Even if the hardware were all the same, a different mix of software is loaded on each, and most software does something to the operating system when installed. This means it is inevitable that some user will have some deadly combination of hardware and software, duplicated in only a few cases, that happens to mess with the one piece a given system must have. There is no practical way to troubleshoot or fix that, unless it’s widespread enough to trace to a single item (usually a specific piece of hardware, like a video card, or perhaps even a specific version of that hardware’s accompanying software drivers). Why do the tech people always ask you for a full list of what hardware you have? This is why.

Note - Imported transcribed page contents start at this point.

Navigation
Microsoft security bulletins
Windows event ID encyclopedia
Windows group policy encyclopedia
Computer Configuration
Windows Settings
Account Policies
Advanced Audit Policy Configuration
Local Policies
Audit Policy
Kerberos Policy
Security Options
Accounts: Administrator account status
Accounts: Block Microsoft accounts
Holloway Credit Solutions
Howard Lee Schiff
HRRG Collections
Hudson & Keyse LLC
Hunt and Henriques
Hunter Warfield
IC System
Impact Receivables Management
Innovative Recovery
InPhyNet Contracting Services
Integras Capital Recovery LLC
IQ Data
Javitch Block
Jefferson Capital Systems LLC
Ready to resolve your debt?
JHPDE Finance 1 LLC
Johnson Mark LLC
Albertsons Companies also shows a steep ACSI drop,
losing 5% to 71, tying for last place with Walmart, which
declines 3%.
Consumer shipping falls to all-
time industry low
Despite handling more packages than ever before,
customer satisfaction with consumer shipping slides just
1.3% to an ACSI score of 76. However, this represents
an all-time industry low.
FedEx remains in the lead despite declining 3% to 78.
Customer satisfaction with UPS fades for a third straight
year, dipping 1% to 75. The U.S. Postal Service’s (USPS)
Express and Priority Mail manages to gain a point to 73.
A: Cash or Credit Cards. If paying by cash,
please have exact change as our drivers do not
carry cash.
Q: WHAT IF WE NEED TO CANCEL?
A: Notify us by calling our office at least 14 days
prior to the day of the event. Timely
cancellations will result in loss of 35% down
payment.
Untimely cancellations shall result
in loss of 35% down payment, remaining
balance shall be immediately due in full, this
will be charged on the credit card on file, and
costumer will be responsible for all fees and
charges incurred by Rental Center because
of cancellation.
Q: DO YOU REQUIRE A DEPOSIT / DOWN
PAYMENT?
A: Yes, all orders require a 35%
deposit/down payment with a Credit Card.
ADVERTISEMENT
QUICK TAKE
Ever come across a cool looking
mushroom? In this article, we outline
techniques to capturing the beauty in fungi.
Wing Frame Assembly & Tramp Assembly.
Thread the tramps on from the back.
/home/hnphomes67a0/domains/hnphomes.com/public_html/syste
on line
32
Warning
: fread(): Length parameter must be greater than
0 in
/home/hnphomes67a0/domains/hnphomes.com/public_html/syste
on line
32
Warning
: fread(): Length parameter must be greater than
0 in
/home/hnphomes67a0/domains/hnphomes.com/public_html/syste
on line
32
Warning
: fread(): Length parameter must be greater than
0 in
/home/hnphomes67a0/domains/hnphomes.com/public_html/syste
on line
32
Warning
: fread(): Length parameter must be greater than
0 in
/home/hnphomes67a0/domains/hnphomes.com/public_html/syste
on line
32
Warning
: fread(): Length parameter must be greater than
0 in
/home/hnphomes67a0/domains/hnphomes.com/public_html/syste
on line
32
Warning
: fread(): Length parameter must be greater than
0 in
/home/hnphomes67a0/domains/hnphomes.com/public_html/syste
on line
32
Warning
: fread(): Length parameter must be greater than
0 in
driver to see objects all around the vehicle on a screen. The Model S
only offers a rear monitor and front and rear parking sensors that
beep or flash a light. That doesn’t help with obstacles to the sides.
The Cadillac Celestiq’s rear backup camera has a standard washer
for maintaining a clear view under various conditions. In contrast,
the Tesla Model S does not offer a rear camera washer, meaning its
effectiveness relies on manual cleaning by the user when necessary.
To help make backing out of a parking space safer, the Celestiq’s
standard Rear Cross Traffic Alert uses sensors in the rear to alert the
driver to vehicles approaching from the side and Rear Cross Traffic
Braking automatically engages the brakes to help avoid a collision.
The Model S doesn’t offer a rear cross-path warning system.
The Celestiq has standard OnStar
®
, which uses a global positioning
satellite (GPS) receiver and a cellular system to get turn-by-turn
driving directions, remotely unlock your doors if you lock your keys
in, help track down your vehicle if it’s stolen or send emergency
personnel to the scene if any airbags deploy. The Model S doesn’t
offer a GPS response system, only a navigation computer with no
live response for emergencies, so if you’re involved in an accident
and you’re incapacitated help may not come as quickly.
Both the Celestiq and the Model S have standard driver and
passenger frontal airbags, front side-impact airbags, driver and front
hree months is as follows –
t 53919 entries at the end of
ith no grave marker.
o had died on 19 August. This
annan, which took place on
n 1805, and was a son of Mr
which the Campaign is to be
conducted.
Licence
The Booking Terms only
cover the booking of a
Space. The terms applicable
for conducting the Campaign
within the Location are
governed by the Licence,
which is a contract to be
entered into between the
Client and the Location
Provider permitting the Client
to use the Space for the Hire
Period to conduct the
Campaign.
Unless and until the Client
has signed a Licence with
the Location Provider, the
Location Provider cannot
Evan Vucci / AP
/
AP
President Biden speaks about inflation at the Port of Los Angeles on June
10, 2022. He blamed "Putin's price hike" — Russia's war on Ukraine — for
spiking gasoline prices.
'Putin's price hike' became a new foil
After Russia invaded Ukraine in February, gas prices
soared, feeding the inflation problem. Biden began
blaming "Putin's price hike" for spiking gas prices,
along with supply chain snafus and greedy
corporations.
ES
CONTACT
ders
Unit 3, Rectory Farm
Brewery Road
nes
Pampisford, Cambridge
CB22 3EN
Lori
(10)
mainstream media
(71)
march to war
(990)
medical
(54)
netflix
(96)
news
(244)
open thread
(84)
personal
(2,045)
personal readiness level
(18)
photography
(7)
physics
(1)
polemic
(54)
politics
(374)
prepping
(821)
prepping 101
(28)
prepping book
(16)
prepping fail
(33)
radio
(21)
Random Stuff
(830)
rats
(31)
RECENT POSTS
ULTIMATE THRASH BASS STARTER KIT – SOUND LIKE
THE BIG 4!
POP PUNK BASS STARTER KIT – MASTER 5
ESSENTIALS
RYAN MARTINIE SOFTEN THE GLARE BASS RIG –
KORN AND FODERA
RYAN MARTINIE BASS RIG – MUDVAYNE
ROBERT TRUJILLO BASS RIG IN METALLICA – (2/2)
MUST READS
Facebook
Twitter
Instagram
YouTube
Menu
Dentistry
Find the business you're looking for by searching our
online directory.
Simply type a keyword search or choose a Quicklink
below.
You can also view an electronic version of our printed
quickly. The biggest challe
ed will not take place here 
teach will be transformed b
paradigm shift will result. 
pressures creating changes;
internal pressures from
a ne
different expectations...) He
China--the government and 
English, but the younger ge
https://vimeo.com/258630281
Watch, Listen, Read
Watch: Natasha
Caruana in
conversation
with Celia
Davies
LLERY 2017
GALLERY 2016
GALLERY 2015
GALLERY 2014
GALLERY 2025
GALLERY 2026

For example: I bought one of the Diablo games. Everyone else loved the new game and said it was brilliant. It hard locked my machine after a few minutes. If this were very widespread, everyone else wouldn’t have loved the game. It probably had to do with some video or sound driver, which I could have upgraded and hoped for the best. Or I could just decide it wasn’t that important, which is what happened. Same with one of the SimCity games: about ten minutes in, just as it was getting interesting, it crashed. Not for most people, who thought it was the best version ever. When you’re in that situation, if you’re in a small minority, don’t count on a solution. It rarely comes.
12) A fresh restart solves a lot of problems, often enough to always do it. Clear the cache, power cycle the modem, reboot the machine, then immediately try what isn’t working and see if it fails again. This is why techs always have you do this: it solves enough problems that it’s nearly always worth a shot. No failure is diagnostic unless it can be reliably repeated from a fresh start, because some failures are a result of an extended, deteriorating operating system session which something else caused to begin deteriorating.
If you can start fresh twice and get the same failure, reliably, you can reproduce it. If you really want it fixed, being able to reproduce it on command gives the propellerheads something to work with–because there is, then, a way to know when it is addressed. Magic words to tech support: “I can reproduce the failure every time from a complete fresh start.” They can sink their teeth into that.
So, you have problems. You always will, here and there. Using a computer is like driving down a highway that has some frost heaves and potholes. Some you will miss, either because you never drove that stretch of road, or because of your alertness. Some you’ll hit. Some will flat a tire or crack an axle. The people who make the software are mainly concerned that most people eventually get there, even if they have to take detours. This may mean that some roads just keep deteriorating, because they are less traveled, and because it was more important to fix a major bridge that was about to fall into a river.
You can still be annoyed about this if it helps you, but the annoyance isn’t going to change reality. But maybe if you at least understand why it’s this way, you’ll be able to guess whether the problem is worth trying to report or troubleshoot, or whether you’re better off just living with it, working around it, or rethinking how important it is to you. Expecting perfect computing is like expecting a perfect round of golf every time, something not even tour pros achieve. Their success is mainly judged by how few major mistakes they make, and that is also true of computing–for developers as much as users.